Entry tags:
Старинные русские писательницы: княгиня Екатерина Романовна Дашкова (1743 (1744?) – 1810) (часть 2)

С сайта http://www.mk.by/ Размещено здесь исключительно в некоммерческих просветительских целях.
В истории о княгине Екатерине Романовне Дашковой, патриотке, просветительнице и прямодушнице, есть место для печальной иронии: во всем, что бы она не делала, «Екатерина Малая» неотделима от «Екатерины Великой». Те, кто восхищаются Дашковой, обыкновенно критикуют Екатерину-императрицу за лицемерие – использовала человека, который считал себя ее другом. Зато историки, осуждающие неловкости княгининого характера, чаще всего – поклонники Екатерины Великой, а на Дашкову смотрят с позиции императрицы и не прощают того, что не является первостепенным для приверженцев «Екатерины Малой».
Обе Екатерины – поклонницы идей Просвещения, но Екатерина Великая очень быстро поняла, что прекраснодушные порывы писателей не всегда может применить на практике «бедная императрица», которая «трудится над человеческой шкурой» (С). Екатерина Малая превратила свою жизнь в осуществление прочитанных книг. Этим я объясняю для себя, почему в ее «Записках» наивность и идеализм соседствуют с обширными выкладками, что и когда ей удалось сделать по хозяйству. На мой взгляд, вполне в духе Просвещения, поклоняющегося разуму. Иногда привычки русской аристократки не позволяют Екатерине Романовне вполне приноровить свою жизнь к идеалам Просвещения, но она этого искренне не замечает. Замечали это читатели ее записок (например, А.С. Пушкин), но не она сама.

§ **Задание A**
Кого, согласно тексту о княгине Дашковой, обыкновенно критикуют ее почитатели и за что?
§ **Задание B**
Сверьте с текстом о княгине Дашковой три утверждения и для каждого ответьте «да» или «нет», приведя решающие слова текста в точной цитате. (i) Обе Екатерины были поклонницами идей Просвещения. (ii) Дашкова сама замечала, что привычки русской аристократки мешают ей жить по идеалам Просвещения. (iii) Среди читателей «Записок», которые это замечали, назван А.С. Пушкин.
§ **Задание C**
Пожалуйста, допишите текст о княгине Дашковой, начав сразу после его последнего предложения.

§ **Исследуемые данные**

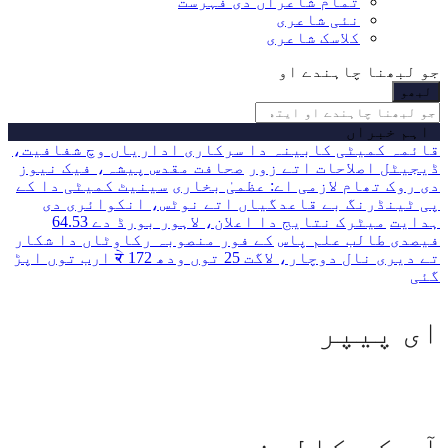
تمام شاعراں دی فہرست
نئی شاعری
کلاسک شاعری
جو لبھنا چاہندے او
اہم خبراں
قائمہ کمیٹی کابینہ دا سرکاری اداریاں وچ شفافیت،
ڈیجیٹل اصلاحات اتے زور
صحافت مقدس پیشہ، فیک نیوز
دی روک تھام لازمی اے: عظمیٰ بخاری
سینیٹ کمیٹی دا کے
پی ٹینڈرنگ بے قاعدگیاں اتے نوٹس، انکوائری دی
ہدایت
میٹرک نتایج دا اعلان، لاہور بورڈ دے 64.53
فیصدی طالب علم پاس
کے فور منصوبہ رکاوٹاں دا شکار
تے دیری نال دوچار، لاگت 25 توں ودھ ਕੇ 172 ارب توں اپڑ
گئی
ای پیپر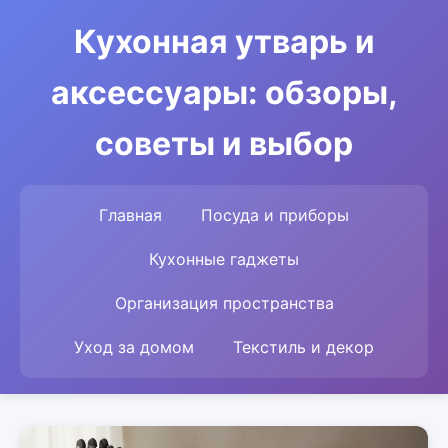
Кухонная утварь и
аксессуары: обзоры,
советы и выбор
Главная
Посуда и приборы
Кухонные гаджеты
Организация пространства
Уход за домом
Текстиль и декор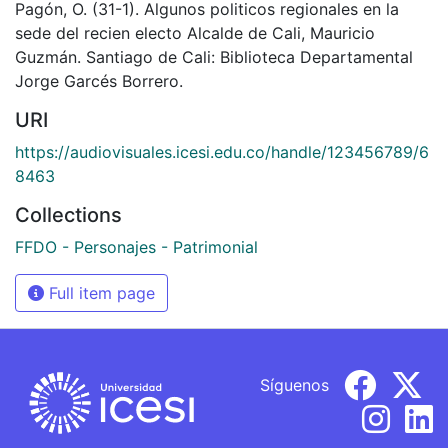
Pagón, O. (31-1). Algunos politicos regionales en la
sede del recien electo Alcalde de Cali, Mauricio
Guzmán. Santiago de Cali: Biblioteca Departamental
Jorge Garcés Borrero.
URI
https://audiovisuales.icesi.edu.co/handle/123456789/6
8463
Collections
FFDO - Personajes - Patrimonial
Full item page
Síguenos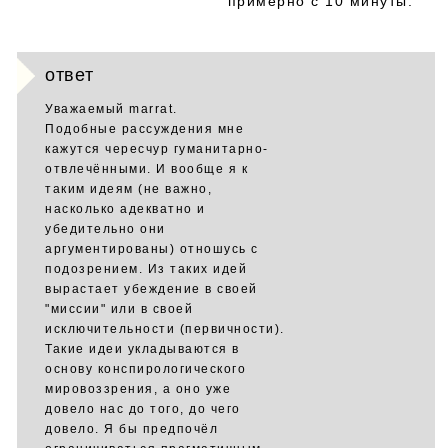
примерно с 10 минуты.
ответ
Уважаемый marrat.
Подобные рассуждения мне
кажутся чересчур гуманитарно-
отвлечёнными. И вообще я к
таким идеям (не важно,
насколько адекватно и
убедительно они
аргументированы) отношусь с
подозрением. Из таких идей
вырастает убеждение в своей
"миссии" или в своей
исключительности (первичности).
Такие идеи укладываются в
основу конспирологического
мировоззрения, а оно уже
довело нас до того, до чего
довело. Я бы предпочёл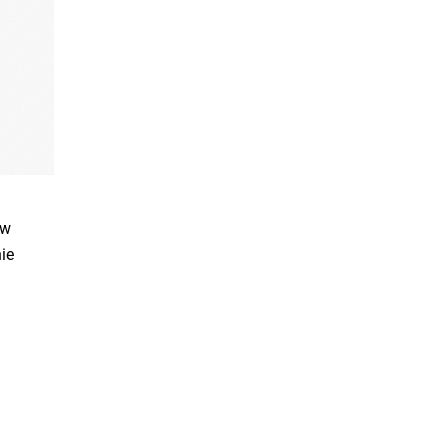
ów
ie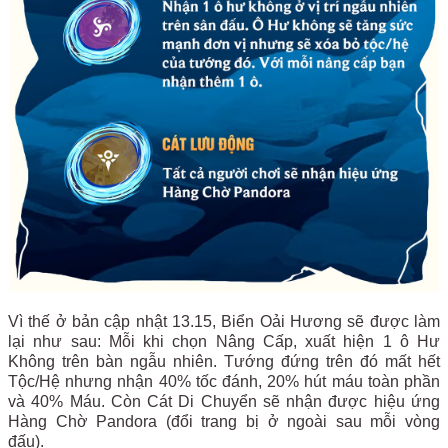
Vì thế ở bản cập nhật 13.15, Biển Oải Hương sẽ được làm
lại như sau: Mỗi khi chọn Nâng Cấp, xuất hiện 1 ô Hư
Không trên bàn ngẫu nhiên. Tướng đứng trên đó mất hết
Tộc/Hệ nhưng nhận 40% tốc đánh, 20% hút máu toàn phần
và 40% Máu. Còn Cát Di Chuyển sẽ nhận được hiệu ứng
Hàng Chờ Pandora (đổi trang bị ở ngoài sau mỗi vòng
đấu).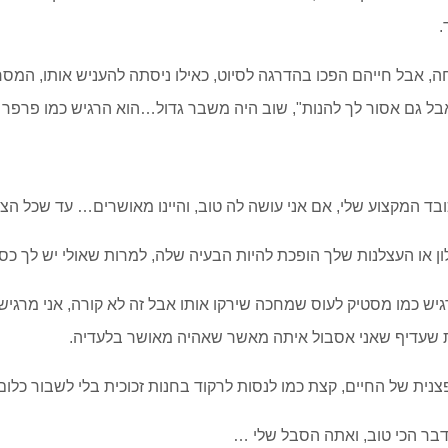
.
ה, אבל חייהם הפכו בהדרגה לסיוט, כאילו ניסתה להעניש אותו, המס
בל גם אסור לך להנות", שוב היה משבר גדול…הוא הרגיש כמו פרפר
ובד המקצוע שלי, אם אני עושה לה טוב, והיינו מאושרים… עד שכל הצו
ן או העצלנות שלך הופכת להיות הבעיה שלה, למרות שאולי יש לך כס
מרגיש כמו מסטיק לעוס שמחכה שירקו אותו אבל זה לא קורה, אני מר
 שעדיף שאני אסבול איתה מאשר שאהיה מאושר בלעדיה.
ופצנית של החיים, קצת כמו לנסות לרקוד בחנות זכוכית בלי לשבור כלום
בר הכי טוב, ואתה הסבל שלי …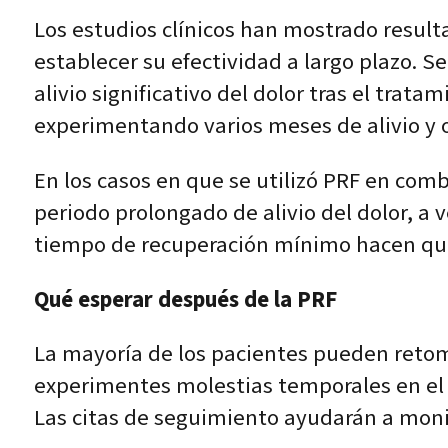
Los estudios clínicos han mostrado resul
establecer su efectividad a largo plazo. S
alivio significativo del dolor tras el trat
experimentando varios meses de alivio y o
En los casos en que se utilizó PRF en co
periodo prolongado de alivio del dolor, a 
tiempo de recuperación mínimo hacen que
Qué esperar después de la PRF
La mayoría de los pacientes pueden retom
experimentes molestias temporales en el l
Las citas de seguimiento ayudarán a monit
--
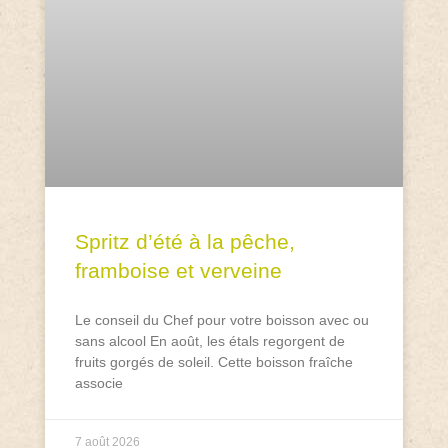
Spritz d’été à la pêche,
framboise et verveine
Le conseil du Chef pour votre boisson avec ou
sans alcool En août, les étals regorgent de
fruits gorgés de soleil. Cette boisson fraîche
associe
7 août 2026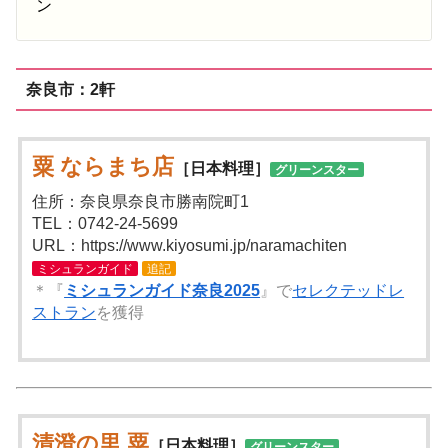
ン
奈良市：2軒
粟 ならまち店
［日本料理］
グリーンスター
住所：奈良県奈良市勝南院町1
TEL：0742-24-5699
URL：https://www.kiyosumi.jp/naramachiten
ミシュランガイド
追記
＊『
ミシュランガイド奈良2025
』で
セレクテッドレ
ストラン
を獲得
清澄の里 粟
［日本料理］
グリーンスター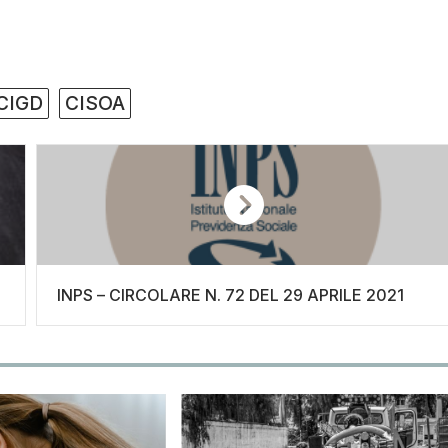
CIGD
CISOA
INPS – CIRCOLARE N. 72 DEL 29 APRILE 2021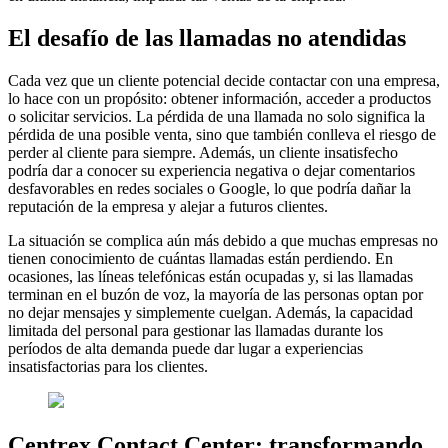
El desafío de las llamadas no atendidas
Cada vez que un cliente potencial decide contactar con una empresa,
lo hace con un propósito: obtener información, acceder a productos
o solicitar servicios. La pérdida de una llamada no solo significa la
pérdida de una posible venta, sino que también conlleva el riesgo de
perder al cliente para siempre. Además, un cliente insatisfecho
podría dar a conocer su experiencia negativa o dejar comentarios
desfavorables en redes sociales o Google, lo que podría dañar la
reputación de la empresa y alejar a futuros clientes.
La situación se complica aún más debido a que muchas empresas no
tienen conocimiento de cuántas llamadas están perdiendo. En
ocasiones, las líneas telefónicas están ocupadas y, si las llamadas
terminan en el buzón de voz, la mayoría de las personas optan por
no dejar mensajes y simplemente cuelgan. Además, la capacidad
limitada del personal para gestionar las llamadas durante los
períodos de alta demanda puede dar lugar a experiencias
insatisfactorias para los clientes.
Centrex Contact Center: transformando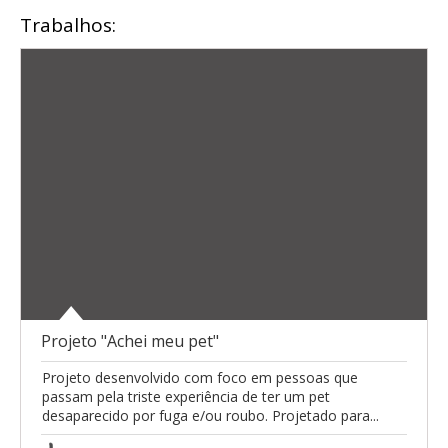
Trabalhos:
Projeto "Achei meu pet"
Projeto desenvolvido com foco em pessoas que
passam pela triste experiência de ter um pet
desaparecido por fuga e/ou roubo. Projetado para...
...
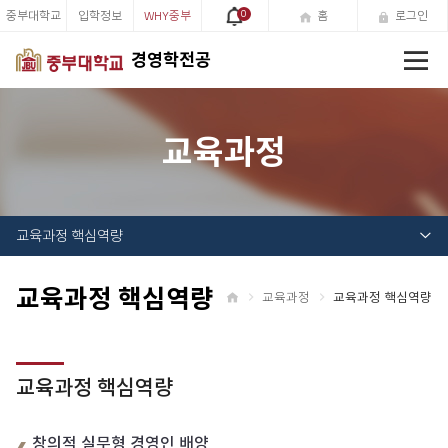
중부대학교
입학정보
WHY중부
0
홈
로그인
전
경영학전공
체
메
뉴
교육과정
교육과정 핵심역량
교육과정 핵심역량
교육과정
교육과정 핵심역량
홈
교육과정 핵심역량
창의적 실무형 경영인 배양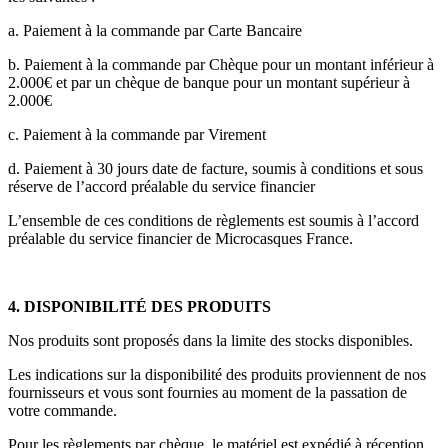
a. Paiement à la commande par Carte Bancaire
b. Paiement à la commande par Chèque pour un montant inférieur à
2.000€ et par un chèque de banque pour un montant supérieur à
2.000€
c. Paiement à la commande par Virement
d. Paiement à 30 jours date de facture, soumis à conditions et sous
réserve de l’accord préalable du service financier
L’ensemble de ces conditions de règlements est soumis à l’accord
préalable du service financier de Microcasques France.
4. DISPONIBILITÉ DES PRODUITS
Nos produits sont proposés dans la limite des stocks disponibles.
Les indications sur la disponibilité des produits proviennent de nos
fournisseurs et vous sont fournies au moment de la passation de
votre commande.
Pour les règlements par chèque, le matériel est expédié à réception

§ **Ваш ответ A**
Екатерину-императрицу, за лицемерие.

§ **Ваш ответ B**
(i) Да: «Обе Екатерины – поклонницы идей Просвещения».
(ii) Нет: «но она этого искренне не замечает».
(iii) Да: «Замечали это читатели ее записок (например, А.С. Пушкин)».

§ **Ваш ответ C**
В «Записках» княгини Дашковой встречаются редкие метафоры, которые тоже, на мой взгляд, очень характерны для философии Просвещения, ценящей оригинальность мысли и в то же время практицизм, увлекающийся демонстрацией возможностей Разума.
«Погода стояла чрезвычайно жаркая. Хотя ночь и защищала нас от палящего солнца, вместе с тем как будто злой дух летал над Пизой и вытягивал с помощью пневматической машины весь воздух, которым должны были дышать пизанцы» (С).
Обе Екатерины – основательно серьезные дамы. Но Екатерина-императрица свою серьезность в важнейшем для нее вопросе – власти – умело смягчает в чужих глазах, прикрывая иронией и любезностью. Екатерина-директор откровенно серьезна. К тому же добросовестна и ответственна. Изданный под ее руководством «Словарь Академии Российской, словопроизвдным порядком расположенный» был подготовлен только за 6 лет – рекордный срок.
Любопытно, что русский язык, для развития которого так много сделала Екатерина Романовна Дашкова, для нее самой являлся выученным. Она учила его в детстве с учителем, но как следует принялась за него в Москве, желая поладить с родней мужа. Возможно, поэтому она писала свою фамилию «Дашкава» - «с московским акцентом». К делу изучения, а впоследствии - поддержки родного языка княгиня отнеслась ответственно, как и ко всему, что делала.
Екатерина Великая рождена повелевать и пользоваться людьми, Екатерина-сподвижница – служить Отечеству, Екатерине, мужу, сыну. Ее мечты и утверждения о славе нестяжательны, скорее самопожертвовательны. Она пишет что, «справедливо может похвалиться одним достоинством, что она не прожила ни одного дня только для себя самой». (С)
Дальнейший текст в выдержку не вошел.